Writer and producer Jackie Bennion has written for The Financial Times, The Los Angeles Times, The Guardian newspaper in London, and is a former managing editor at Wired magazine and politics editor at Wired News. Jackie got involved in video production when she co-founded an award-winning digital entertainment company, traveling and filming in remote places around the world. She's a fellow of the Royal Geographical Society and lives in California. She doesn't own a car.
POV: In your work, you consider the notion of 'borders.' What is a border to you?
Jackie Bennion: A border to me is going somewhere new whether it's ignorance, curiosity or serendipity leading you there. Once you've stepped out of your comfort zone, you've already crossed some invisible line.
POV: What borders did you encounter while working on your pieces?
Bennion: For the POV's Borders videos, which are generally under three minutes, I looked at the limitations of the medium and tried to keep the stories practical and informative. I wanted viewers to quickly get a grasp of the choices these people made and why. I also looked at how to tackle a subject like the environment. It's easy to wind up preaching or just depressing the hell out of people, so I didn't want to add another voice to the sky-is-falling chorus. I wanted the stories to invoke a sense of possibility that here are ordinary people (Larry David being the exception!) going about their lives making small positive changes. It wasn't an ordeal for them, they weren't wacko card-carrying members of the Sierra Club.

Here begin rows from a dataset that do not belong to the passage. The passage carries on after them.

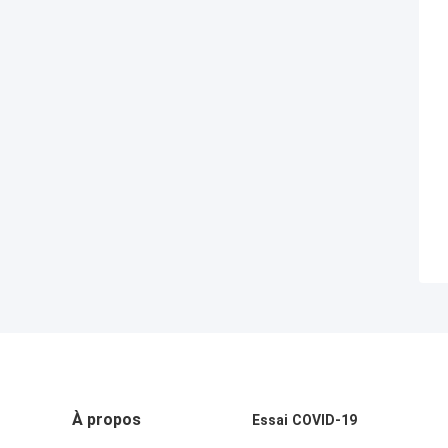
À propos
Essai COVID-19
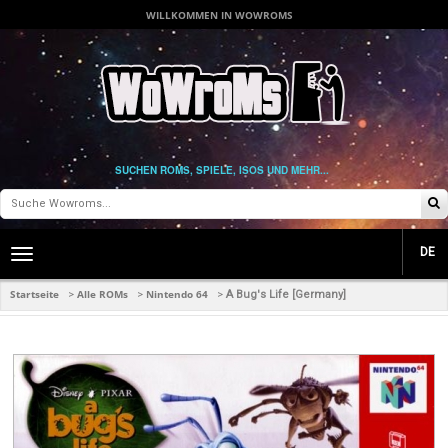
WILLKOMMEN IN WOWROMS
SUCHEN ROMS, SPIELE, ISOS UND MEHR...
DE
Toggle
main
navigation
Startseite
Alle ROMs
Nintendo 64
>
>
>
A Bug's Life [Germany]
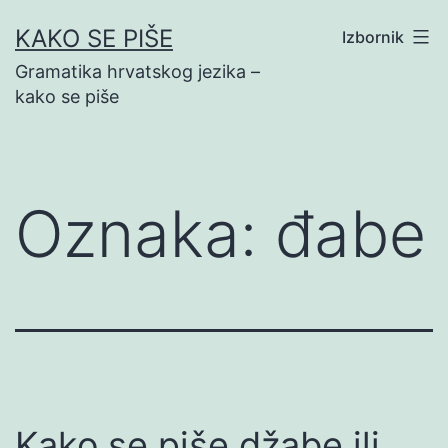
Preskoči
KAKO SE PIŠE
Izbornik
na
Gramatika hrvatskog jezika –
sadržaj
kako se piše
Oznaka:
đabe
Kako se piše džabe ili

Los Angeles itself gave me a different perception of beauty. It was fertile territory to search for stories and images. It gave me the chance to explore the sort of megatropolis many people around the world now live in and see what has and continues to shape where we live. Within 50 miles of LA, you're on 12, 14-lane freeways cutting through a landscape that's in total supplication to the car. I saw more car washes than supermarkets, more parking valets than parking meters, and everywhere you look there's this beautiful classic car-culture signage reminding you of a bygone era. I remember filming the skyline from the top of the Getty Museum and trying to capture the "smaze" [the locals' term for a mix between smog and haze]. Even when you turn on the car radio, the local NPR station pumps out just the right blend of trancelike music for those who spend literally years of their life stuck behind an endless current of blinking tail lights.
POV: What is possible when innovative approaches to narrative and Interactivity are combined? How is your piece different from traditional storytelling?
Bennion: I don't know that it is different. Certainly being a Web series, gives storytellers advantages. I liked the fact that you can read an in-depth interview with Chris Paine, who wanted the world to know that his fantastic car was being taken away in the most ambiguous of circumstances. You find out that he organized a mock funeral send-off for the car in Hollywood, but the bonus is you can click on the videos and see the funeral for yourself. You can watch and listen to Chris, catch the emotion in his voice, and it makes the experience a lot more real and intimate. And of course, with the Web, there's usually a way to respond to what you've seen and connect with others and take the story in new directions.
The one traditional device I purposefully avoided was a voiceover. It's fine for longer narratives where all sorts of threads and characters need binding together, but I really liked the ordinariness and simplicity of one person introducing themselves, talking to camera, and sharing their stories with little or no interruption. It's like watching "The Office" on BBC America. There's no laughter track and that's sometimes a good thing.
POV: What, if anything, was exciting or challenging about those differences?
Bennion: Making and watching videos on the Web is always exciting and challenging. You prepare yourself for all the quality issues and technical constraints when you're producing them, knowing that when they're finally compressed and playing in a window that resembles a postage stamp, there's been a horrible but necessary pact with the digital devil. I try to minimize the heartbreak by not watching the 56k streamed versions!
POV: Expand our borders. What's a book, movie, piece of music, website, etc. that challenges or engages with the idea of 'borders' that we should know about but perhaps don't?
Bennion: I'll watch and recommend anything that offers a different perspective or a multitude of perspectives. Foreign language films, English language films shot in remote places; any sincere works that spend time documenting cultures and points of view different from our own; foreign news outlets as opposed to domestic. Whether it's news or entertainment, the less mitigated and flattened into a palatable formula, the better. I'm a news and media junkie but I'm more interested in what writers and artists have to say about the world than pundits and reporters.
POV: What are you working on next? Where can we see more of your work?
Bennion: I really don't know where my work will show up next. I've been asked to write a couple of art guides, and invited to film a road trip documentary later this summer. Right now, it feels strange, because I don't own a video camera. I sold the one I used to shoot the POV's Borders series to pave the way for buying the new Panasonic everyone is raving about. I just haven't pulled the fiscal trigger yet.